Bien, cuando me dan la cuenta…, vamos a ver…, la pago, tomo un taxi hasta casa, son casi las doce, por lo que no tengo tiempo para devolver los vídeos de ayer, de modo que si no me detengo en casa tengo el tiempo justo para entrar y alquilar otro vídeo, aunque mi tarjeta de socio…, ¿no dice que sólo se pueden alquilar tres cada vez? Bueno, ayer por la noche me llevé dos (Doble cuerpo y Rubia, caliente, muerta) de modo que podría alquilar uno más, pero he olvidado que también soy miembro del Círculo Dorado, lo que quiere decir que si has gastado mil dólares (como mínimo) durante los últimos seis meses te dejan alquilar todos los vídeos que quieras durante una noche, pero si todavía tengo dos no puedo sacar ninguno más, sea miembro del Círculo Dorado o no, si no he devuelto los otros, por tanto…

—Maldito desgraciado —creo que le oigo murmurar a Sean.

—¿Qué decías? —le pregunto, alzando la vista—. No te he oído.

—Qué bonito bronceado —dice, suspirando—. He dicho qué bonito bronceado.

—Oh —digo yo, todavía confuso por el asunto de los vídeos.

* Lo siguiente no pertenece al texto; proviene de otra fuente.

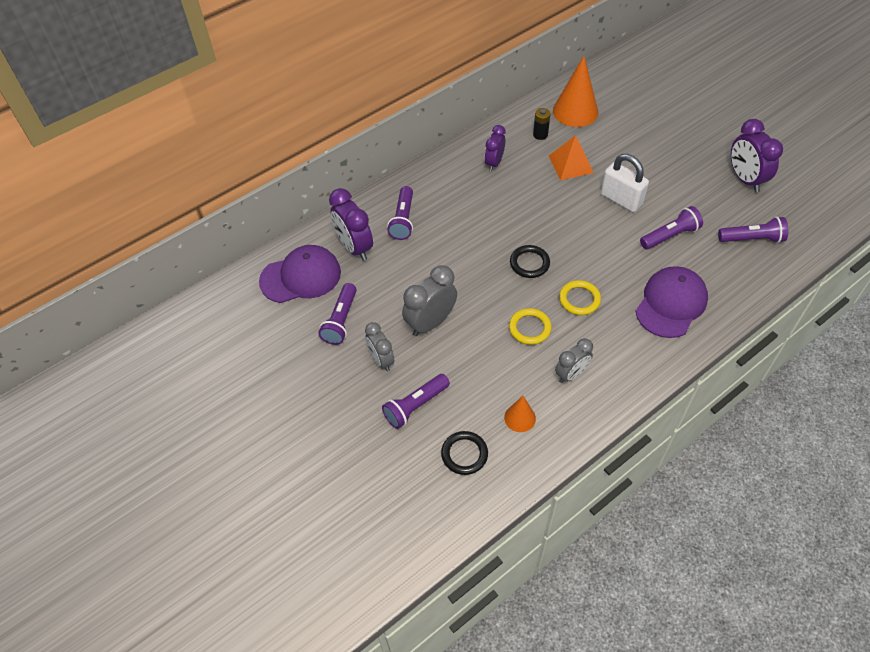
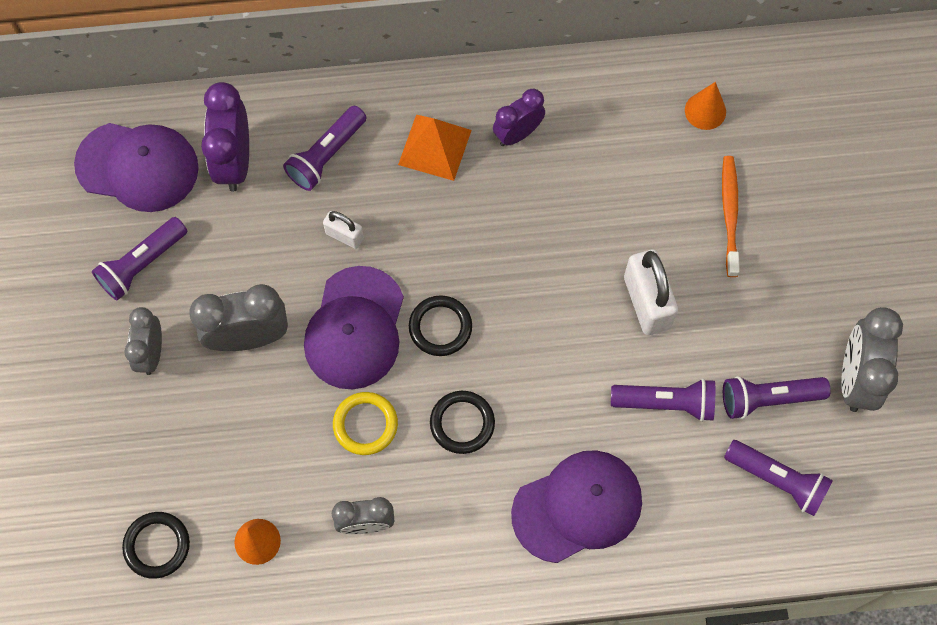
camera: 30 degrees right, 15 degrees up
purple flashlight [382,374,450,429] -> purple flashlight moved to [723,376,831,419]
black battery [533,108,550,140] -> none
orange pyramid [549,135,594,180] -> orange pyramid moved to [398,115,472,181]
orange cone [553,56,598,127] -> orange cone [685,82,726,130], size x0.53
yellow ring [559,280,601,315] -> black ring [430,391,495,454]
purple clock [731,119,783,192] -> grey clock [841,307,903,412]
none -> purple cap [304,266,404,389]
none -> white padlock [323,211,364,249]
none -> orange toothbrush [722,156,740,277]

Bajo la vista—. Gracias.

—Rock’n’roll. —Apaga el cigarrillo. Sube humo del cenicero de cristal, luego desaparece.

Sean sabe que yo sé que probablemente nos encontraremos en Petty’s, que es el nuevo club de Norman Prager de la Cincuenta y nueve, pero yo no se lo voy a preguntar y él no dirá nada. Pongo mi tarjeta American Express Platino encima de la cuenta. Los ojos de Sean están clavados en una tía buena que está junto a la barra con un vestido de lana Thierry Mugler y un pañuelo de cuello Claude Montana, bebiendo un vaso de champán. Cuando viene nuestra camarera para recoger la cuenta y la tarjeta, niego con la cabeza. Por fin, los ojos de Sean caen sobre la tarjeta, durante un segundo, puede que durante más, y hago seña con la mano a la camarera para que vuelva y dejo que se la lleve.